- _TASK ITEM_: What is wanted is every record, duplicated word for word.
__________
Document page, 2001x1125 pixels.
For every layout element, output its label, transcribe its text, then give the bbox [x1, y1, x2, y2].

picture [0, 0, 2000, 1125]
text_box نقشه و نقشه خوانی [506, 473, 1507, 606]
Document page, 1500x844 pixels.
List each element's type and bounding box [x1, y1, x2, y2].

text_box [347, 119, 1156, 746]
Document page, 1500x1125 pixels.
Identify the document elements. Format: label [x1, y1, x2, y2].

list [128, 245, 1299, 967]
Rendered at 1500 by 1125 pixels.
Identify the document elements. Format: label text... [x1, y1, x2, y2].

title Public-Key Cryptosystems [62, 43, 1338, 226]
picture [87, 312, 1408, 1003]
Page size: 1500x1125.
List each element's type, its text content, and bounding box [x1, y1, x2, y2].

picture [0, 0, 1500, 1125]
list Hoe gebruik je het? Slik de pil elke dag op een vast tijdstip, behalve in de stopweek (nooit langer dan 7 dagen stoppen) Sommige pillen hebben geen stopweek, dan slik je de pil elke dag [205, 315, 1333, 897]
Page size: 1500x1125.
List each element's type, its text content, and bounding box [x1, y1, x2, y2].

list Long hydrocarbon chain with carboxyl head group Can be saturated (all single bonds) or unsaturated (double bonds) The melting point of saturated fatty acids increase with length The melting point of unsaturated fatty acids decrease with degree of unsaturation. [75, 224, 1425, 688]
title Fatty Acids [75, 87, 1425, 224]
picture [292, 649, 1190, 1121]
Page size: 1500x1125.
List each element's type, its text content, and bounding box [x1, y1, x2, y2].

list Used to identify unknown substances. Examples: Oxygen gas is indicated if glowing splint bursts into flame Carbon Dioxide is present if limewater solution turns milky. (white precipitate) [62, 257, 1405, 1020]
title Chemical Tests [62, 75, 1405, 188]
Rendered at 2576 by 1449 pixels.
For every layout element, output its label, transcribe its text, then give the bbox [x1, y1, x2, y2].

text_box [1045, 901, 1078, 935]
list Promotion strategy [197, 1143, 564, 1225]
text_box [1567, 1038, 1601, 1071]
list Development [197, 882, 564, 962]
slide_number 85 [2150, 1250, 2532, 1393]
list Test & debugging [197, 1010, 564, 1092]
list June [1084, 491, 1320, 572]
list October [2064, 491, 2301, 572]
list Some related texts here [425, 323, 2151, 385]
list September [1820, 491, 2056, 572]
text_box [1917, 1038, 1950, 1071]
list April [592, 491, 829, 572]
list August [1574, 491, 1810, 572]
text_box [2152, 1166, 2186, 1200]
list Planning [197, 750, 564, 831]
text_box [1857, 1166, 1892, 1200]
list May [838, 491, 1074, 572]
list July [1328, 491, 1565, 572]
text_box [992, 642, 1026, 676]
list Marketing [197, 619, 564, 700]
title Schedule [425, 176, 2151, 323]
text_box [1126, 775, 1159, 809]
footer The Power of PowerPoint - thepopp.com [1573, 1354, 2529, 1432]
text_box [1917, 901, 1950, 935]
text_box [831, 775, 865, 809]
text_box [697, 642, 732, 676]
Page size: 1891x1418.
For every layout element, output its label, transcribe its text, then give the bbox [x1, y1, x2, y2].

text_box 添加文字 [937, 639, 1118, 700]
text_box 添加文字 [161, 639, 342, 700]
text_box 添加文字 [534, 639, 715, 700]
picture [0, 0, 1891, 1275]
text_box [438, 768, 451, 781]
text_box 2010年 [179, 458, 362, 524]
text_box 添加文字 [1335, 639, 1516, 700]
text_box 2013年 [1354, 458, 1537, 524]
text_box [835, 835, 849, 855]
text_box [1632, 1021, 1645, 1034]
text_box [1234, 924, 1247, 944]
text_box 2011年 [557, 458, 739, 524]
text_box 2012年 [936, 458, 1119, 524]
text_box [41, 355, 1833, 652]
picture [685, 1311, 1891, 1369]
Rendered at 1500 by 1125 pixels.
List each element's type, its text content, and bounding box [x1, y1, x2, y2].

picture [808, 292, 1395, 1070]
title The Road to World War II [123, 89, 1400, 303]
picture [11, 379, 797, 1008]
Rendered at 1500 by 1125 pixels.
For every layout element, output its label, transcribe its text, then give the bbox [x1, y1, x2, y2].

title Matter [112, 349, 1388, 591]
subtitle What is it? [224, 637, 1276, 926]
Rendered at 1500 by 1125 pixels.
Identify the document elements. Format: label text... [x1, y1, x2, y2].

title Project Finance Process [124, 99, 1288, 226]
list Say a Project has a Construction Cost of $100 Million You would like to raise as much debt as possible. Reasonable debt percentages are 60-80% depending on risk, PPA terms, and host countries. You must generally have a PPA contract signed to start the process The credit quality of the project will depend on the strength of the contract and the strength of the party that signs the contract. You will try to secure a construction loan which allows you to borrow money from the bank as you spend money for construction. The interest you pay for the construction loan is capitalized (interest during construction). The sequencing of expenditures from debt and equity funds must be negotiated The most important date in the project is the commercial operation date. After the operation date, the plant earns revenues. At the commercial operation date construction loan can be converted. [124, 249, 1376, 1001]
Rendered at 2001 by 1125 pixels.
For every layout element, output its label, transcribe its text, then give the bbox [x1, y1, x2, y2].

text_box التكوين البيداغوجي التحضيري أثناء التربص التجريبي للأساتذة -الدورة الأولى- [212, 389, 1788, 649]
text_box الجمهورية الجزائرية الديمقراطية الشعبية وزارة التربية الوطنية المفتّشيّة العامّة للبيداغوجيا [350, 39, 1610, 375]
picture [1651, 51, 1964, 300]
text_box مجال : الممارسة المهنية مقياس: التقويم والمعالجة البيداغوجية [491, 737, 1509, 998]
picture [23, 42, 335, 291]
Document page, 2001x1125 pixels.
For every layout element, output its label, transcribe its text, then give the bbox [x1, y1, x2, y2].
__________
- _ANSWER TO THE PROBLEM_:
Document page, 2001x1125 pixels.
For every layout element, output its label, transcribe its text, then give the bbox [x1, y1, x2, y2].

picture [0, 0, 2000, 1125]
text_box نقشه و نقشه خوانی [506, 473, 1507, 606]
Document page, 1500x844 pixels.
List each element's type and bounding box [x1, y1, x2, y2].

text_box [347, 119, 1156, 746]
Document page, 1500x1125 pixels.
Identify the document elements. Format: label [x1, y1, x2, y2].

list [128, 245, 1299, 967]
Rendered at 1500 by 1125 pixels.
Identify the document elements. Format: label text... [x1, y1, x2, y2].

title Public-Key Cryptosystems [62, 43, 1338, 226]
picture [87, 312, 1408, 1003]
Page size: 1500x1125.
List each element's type, its text content, and bounding box [x1, y1, x2, y2].

picture [0, 0, 1500, 1125]
list Hoe gebruik je het? Slik de pil elke dag op een vast tijdstip, behalve in de stopweek (nooit langer dan 7 dagen stoppen) Sommige pillen hebben geen stopweek, dan slik je de pil elke dag [205, 315, 1333, 897]
Page size: 1500x1125.
List each element's type, its text content, and bounding box [x1, y1, x2, y2].

list Long hydrocarbon chain with carboxyl head group Can be saturated (all single bonds) or unsaturated (double bonds) The melting point of saturated fatty acids increase with length The melting point of unsaturated fatty acids decrease with degree of unsaturation. [75, 224, 1425, 688]
title Fatty Acids [75, 87, 1425, 224]
picture [292, 649, 1190, 1121]
Page size: 1500x1125.
List each element's type, its text content, and bounding box [x1, y1, x2, y2].

list Used to identify unknown substances. Examples: Oxygen gas is indicated if glowing splint bursts into flame Carbon Dioxide is present if limewater solution turns milky. (white precipitate) [62, 257, 1405, 1020]
title Chemical Tests [62, 75, 1405, 188]
Rendered at 2576 by 1449 pixels.
For every layout element, output its label, transcribe its text, then give the bbox [x1, y1, x2, y2].

text_box [1045, 901, 1078, 935]
list Promotion strategy [197, 1143, 564, 1225]
text_box [1567, 1038, 1601, 1071]
list Development [197, 882, 564, 962]
slide_number 85 [2150, 1250, 2532, 1393]
list Test & debugging [197, 1010, 564, 1092]
list June [1084, 491, 1320, 572]
list October [2064, 491, 2301, 572]
list Some related texts here [425, 323, 2151, 385]
list September [1820, 491, 2056, 572]
text_box [1917, 1038, 1950, 1071]
list April [592, 491, 829, 572]
list August [1574, 491, 1810, 572]
text_box [2152, 1166, 2186, 1200]
list Planning [197, 750, 564, 831]
text_box [1857, 1166, 1892, 1200]
list May [838, 491, 1074, 572]
list July [1328, 491, 1565, 572]
text_box [992, 642, 1026, 676]
list Marketing [197, 619, 564, 700]
title Schedule [425, 176, 2151, 323]
text_box [1126, 775, 1159, 809]
footer The Power of PowerPoint - thepopp.com [1573, 1354, 2529, 1432]
text_box [1917, 901, 1950, 935]
text_box [831, 775, 865, 809]
text_box [697, 642, 732, 676]
Page size: 1891x1418.
For every layout element, output its label, transcribe its text, then give the bbox [x1, y1, x2, y2].

text_box 添加文字 [937, 639, 1118, 700]
text_box 添加文字 [161, 639, 342, 700]
text_box 添加文字 [534, 639, 715, 700]
picture [0, 0, 1891, 1275]
text_box [438, 768, 451, 781]
text_box 2010年 [179, 458, 362, 524]
text_box 添加文字 [1335, 639, 1516, 700]
text_box 2013年 [1354, 458, 1537, 524]
text_box [835, 835, 849, 855]
text_box [1632, 1021, 1645, 1034]
text_box [1234, 924, 1247, 944]
text_box 2011年 [557, 458, 739, 524]
text_box 2012年 [936, 458, 1119, 524]
text_box [41, 355, 1833, 652]
picture [685, 1311, 1891, 1369]
Rendered at 1500 by 1125 pixels.
List each element's type, its text content, and bounding box [x1, y1, x2, y2].

picture [808, 292, 1395, 1070]
title The Road to World War II [123, 89, 1400, 303]
picture [11, 379, 797, 1008]
Rendered at 1500 by 1125 pixels.
For every layout element, output its label, transcribe its text, then give the bbox [x1, y1, x2, y2].

title Matter [112, 349, 1388, 591]
subtitle What is it? [224, 637, 1276, 926]
Rendered at 1500 by 1125 pixels.
Identify the document elements. Format: label text... [x1, y1, x2, y2].

title Project Finance Process [124, 99, 1288, 226]
list Say a Project has a Construction Cost of $100 Million You would like to raise as much debt as possible. Reasonable debt percentages are 60-80% depending on risk, PPA terms, and host countries. You must generally have a PPA contract signed to start the process The credit quality of the project will depend on the strength of the contract and the strength of the party that signs the contract. You will try to secure a construction loan which allows you to borrow money from the bank as you spend money for construction. The interest you pay for the construction loan is capitalized (interest during construction). The sequencing of expenditures from debt and equity funds must be negotiated The most important date in the project is the commercial operation date. After the operation date, the plant earns revenues. At the commercial operation date construction loan can be converted. [124, 249, 1376, 1001]
Rendered at 2001 by 1125 pixels.
For every layout element, output its label, transcribe its text, then give the bbox [x1, y1, x2, y2].

text_box التكوين البيداغوجي التحضيري أثناء التربص التجريبي للأساتذة -الدورة الأولى- [212, 389, 1788, 649]
text_box الجمهورية الجزائرية الديمقراطية الشعبية وزارة التربية الوطنية المفتّشيّة العامّة للبيداغوجيا [350, 39, 1610, 375]
picture [1651, 51, 1964, 300]
text_box مجال : الممارسة المهنية مقياس: التقويم والمعالجة البيداغوجية [491, 737, 1509, 998]
picture [23, 42, 335, 291]
Document page, 2001x1125 pixels.
For every layout element, output its label, transcribe its text, then give the bbox [x1, y1, x2, y2].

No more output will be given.